To the extent that we’ve been positioned in the growth sectors and the growth is accelerating, I think that’s good, but for some of the other sectors, I do believe it’s accelerated the negatives as well. It’s pulled in something that would probably have played out over a number of years to something that’s probably going to play out over a number of months.
Mark Brisley: Taking account what we’ve been through thus far but obviously looking forward, and there is definitely a sense of optimism in your comments, what would be your final comment to our listeners today just around investing in this environment, more importantly staying invested, and in particular with an active manager?
Noah Blackstein: I think that the important part is that, depending on where you fit on the spectrum, I do believe duration is the key and time is the key variable.
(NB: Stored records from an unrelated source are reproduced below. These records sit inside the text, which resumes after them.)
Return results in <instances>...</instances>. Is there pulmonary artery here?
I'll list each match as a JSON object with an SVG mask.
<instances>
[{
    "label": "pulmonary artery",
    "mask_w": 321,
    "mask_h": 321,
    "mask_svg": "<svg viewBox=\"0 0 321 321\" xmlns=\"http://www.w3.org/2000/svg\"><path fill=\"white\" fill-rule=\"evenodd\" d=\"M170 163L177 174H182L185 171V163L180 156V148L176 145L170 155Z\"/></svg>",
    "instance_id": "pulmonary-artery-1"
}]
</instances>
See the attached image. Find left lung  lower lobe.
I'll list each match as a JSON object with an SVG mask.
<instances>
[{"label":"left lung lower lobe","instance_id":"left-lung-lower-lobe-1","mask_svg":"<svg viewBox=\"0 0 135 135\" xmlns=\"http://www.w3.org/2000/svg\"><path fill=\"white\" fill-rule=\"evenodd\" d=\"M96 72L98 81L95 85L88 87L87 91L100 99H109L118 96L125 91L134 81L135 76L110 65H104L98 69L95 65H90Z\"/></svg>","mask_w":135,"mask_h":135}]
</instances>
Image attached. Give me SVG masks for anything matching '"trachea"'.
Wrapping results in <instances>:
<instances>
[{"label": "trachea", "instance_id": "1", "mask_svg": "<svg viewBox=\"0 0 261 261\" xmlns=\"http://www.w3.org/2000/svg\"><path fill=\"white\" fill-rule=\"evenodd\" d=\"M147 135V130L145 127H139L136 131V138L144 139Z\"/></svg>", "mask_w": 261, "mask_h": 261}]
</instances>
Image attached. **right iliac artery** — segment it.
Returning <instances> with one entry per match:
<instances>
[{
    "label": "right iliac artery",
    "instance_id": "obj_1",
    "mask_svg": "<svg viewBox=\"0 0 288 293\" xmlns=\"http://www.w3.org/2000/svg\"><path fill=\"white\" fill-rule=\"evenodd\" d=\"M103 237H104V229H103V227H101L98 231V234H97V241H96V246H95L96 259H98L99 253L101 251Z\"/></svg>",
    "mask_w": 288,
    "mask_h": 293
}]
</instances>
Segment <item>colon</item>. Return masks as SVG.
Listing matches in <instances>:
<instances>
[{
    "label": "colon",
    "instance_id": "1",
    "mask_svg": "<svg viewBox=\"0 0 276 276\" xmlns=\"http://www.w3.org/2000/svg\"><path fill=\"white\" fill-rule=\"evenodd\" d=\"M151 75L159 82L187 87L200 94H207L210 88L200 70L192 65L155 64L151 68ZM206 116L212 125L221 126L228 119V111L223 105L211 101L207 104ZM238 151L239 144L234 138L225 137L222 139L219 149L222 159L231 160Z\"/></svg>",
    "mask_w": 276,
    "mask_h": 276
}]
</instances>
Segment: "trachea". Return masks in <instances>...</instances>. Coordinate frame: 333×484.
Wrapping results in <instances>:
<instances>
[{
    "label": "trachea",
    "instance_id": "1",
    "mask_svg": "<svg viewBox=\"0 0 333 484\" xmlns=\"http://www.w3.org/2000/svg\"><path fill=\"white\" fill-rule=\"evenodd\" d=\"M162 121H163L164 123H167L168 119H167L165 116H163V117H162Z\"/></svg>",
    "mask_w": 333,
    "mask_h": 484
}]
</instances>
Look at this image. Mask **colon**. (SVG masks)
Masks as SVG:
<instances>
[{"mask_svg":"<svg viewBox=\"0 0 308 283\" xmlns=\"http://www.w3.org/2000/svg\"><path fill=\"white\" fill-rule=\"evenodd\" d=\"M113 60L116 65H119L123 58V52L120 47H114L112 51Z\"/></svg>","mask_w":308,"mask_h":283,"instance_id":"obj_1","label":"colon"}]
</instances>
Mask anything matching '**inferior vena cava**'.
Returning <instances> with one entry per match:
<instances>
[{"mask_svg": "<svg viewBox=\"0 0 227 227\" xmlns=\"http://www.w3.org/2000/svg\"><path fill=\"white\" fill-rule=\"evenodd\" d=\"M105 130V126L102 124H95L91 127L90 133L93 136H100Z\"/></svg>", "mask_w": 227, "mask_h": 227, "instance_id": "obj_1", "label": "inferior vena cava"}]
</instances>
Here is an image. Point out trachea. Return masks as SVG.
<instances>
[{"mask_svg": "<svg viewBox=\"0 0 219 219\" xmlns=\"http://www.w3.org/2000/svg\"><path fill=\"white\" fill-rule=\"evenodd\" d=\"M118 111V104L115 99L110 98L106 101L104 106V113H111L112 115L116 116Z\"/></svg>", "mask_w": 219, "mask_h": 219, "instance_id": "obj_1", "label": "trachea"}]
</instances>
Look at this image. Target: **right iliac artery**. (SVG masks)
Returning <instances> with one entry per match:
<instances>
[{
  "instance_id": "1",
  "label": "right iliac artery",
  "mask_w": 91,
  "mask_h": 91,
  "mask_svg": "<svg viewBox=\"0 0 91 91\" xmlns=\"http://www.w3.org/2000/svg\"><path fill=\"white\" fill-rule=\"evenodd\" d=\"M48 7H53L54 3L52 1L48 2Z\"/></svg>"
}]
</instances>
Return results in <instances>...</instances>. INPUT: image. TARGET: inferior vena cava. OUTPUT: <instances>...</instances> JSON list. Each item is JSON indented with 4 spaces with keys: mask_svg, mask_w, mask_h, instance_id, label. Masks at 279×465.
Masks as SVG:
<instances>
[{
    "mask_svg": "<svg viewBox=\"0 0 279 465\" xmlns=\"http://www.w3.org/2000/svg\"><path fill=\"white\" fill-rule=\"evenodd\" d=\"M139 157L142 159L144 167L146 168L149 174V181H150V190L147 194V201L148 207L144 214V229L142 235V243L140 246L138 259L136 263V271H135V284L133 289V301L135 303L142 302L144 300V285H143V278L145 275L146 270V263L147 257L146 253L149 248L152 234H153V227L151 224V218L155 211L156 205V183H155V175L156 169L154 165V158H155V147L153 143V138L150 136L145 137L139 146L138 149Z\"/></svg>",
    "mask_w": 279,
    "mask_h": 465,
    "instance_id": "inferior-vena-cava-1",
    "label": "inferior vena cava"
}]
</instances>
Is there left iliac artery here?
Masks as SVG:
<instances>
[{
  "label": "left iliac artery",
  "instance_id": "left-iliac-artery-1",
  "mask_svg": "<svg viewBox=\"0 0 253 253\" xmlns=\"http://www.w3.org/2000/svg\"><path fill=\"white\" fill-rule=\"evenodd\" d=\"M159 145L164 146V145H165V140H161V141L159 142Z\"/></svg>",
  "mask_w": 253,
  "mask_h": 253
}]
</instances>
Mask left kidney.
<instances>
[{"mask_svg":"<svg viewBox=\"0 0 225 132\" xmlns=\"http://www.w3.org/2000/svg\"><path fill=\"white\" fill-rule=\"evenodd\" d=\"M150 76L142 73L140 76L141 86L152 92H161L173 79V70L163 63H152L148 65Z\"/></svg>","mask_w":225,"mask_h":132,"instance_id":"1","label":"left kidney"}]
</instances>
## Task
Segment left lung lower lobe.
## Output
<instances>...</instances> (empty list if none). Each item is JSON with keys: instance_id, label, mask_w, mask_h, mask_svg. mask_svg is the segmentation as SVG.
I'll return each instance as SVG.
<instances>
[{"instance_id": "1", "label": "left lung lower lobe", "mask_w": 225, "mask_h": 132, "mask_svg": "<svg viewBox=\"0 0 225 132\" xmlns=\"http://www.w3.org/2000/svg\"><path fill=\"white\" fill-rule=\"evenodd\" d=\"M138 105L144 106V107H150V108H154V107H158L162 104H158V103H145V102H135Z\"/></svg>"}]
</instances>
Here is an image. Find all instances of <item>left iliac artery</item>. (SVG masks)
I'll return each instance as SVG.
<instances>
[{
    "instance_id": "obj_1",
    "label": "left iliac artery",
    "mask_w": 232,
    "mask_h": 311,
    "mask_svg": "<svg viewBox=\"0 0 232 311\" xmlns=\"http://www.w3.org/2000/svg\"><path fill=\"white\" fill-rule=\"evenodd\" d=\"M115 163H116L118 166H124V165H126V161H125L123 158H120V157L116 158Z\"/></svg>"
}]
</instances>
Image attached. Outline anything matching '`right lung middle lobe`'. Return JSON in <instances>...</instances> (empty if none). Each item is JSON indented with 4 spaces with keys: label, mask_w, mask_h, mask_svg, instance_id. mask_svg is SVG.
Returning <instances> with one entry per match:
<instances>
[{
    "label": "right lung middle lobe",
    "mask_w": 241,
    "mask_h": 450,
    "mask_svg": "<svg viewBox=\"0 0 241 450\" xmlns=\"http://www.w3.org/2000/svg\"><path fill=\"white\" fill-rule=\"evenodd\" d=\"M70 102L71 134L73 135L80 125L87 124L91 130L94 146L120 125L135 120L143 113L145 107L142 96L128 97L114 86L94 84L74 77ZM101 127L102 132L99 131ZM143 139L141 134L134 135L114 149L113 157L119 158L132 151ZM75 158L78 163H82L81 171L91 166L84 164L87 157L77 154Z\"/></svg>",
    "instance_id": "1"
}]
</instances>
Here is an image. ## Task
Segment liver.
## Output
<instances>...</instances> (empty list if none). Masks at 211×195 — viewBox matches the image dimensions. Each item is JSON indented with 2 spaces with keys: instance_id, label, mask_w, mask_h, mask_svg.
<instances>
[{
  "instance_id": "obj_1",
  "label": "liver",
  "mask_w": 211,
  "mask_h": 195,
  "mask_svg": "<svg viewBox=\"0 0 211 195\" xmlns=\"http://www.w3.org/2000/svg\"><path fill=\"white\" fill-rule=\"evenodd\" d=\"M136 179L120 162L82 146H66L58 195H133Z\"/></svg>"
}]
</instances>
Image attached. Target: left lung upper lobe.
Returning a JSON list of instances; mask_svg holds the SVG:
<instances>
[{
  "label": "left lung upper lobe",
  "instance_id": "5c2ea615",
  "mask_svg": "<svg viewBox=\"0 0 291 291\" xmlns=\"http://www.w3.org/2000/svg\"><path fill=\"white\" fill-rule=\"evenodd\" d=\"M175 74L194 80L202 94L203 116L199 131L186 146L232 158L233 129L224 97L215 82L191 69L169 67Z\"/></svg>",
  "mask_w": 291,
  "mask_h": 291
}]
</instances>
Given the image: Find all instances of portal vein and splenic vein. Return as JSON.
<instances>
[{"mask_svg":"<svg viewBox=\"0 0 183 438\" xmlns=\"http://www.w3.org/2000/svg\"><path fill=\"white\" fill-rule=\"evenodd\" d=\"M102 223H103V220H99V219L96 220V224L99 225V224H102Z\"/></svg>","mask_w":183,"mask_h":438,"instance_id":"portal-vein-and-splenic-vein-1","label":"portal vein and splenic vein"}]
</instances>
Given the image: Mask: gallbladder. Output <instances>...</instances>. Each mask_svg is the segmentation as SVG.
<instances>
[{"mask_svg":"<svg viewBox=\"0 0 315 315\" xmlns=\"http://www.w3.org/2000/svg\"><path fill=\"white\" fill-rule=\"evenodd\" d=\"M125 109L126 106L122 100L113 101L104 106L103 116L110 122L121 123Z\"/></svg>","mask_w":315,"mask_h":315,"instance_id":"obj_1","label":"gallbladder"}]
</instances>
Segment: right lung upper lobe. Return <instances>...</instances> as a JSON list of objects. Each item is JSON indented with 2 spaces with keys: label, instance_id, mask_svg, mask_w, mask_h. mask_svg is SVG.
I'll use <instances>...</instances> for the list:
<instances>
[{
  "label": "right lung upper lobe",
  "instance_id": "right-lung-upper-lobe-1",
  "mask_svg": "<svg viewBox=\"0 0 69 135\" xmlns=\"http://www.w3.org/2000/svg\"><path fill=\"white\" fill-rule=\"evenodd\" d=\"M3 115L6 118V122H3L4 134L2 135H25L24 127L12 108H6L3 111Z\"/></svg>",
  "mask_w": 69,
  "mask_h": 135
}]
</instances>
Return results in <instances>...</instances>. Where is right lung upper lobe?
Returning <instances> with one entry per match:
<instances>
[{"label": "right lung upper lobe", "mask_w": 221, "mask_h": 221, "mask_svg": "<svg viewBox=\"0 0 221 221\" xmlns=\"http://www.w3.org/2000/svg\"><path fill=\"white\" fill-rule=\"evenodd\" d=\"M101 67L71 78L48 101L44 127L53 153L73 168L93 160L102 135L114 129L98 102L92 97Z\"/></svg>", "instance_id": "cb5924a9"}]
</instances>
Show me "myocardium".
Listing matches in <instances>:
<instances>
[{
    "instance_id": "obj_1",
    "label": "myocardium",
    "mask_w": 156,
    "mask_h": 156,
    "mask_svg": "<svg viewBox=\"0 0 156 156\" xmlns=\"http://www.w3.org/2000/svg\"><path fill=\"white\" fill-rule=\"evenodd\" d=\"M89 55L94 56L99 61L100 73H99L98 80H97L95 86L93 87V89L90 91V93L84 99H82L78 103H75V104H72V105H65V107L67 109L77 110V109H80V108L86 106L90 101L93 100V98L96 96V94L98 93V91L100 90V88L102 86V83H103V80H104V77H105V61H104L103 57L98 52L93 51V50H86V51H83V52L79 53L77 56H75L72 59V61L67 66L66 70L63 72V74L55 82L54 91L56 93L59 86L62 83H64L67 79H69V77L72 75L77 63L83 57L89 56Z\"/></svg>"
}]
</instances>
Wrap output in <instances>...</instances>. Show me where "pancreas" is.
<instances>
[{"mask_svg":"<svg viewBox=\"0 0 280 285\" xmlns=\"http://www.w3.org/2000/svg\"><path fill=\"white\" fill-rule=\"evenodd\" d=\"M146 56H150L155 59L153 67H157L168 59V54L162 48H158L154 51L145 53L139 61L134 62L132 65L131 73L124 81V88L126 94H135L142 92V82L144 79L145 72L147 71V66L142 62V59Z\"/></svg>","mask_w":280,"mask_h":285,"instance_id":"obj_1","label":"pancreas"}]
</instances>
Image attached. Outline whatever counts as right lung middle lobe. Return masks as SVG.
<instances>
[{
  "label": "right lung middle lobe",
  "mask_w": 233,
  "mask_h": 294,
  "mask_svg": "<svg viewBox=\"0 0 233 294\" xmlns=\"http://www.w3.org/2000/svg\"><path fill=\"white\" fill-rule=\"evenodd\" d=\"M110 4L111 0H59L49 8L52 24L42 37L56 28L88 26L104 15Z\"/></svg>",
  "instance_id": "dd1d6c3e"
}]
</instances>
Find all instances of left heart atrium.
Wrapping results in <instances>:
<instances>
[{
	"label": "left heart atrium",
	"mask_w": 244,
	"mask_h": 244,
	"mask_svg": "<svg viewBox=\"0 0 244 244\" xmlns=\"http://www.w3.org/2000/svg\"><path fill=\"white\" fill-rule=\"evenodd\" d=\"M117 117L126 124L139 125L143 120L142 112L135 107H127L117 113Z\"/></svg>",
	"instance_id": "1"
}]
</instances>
There are numerous products today and numerous features of the market today that probably didn’t exist 20 years ago, whether it’s ETFs or high frequency traders that make the short term volatility significantly more extreme, as we saw in March of this year. But if you’re really in this for the next 10 years and you’re really looking for capital appreciation, those are your opportunities over time. Certainly your opportunities in sectors where the growth outlook remains, if in fact it doesn’t, even in our case in some of our companies, get better.
There’s obviously opportunities for deep value managers, and I think it’s important to be balanced between both growth and value managers for sure, but as an investor the advantages you have is duration and time, and so you won’t be able to time. These breaks have become faster and faster and quicker and quicker, and the ability to try and time or trade around them is becoming ever more difficult.
It’s never been a better time to be a long term investor, and we think that is more true today than it was even 20 years ago.
Mark Brisley: Well Noah, this has been an insightful discussion, and I wanted to thank you for joining us today and sharing your insights. I want to thank everyone for listening to this edition of On The Money with Dynamic Funds.